◆ Task
Render the text from all the items below as a JSON list of strings, with one string per line and no blank lines. Leave the pictures out of the answer.

◆ Extracted information
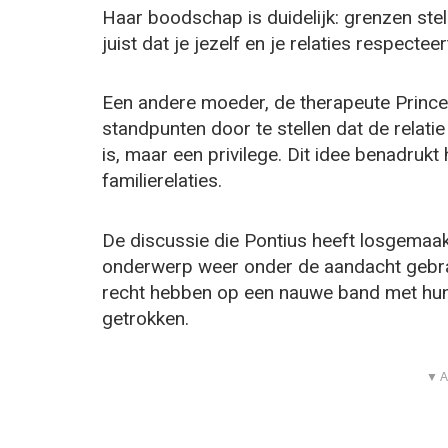
Haar boodschap is duidelijk: grenzen stell
juist dat je jezelf en je relaties respecteer
Een andere moeder, de therapeute Prince
standpunten door te stellen dat de relati
is, maar een privilege. Dit idee benadrukt
familierelaties.
De discussie die Pontius heeft losgemaakt
onderwerp weer onder de aandacht gebra
recht hebben op een nauwe band met hun 
getrokken.
▼ A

◆ Your response
[
  "Haar boodschap is duidelijk: grenzen stell",
  "juist dat je jezelf en je relaties respecteer",
  "Een andere moeder, de therapeute Prince",
  "standpunten door te stellen dat de relati",
  "is, maar een privilege. Dit idee benadrukt",
  "familierelaties.",
  "De discussie die Pontius heeft losgemaakt",
  "onderwerp weer onder de aandacht gebra",
  "recht hebben op een nauwe band met hun ",
  "getrokken.",
  "▼ A"
]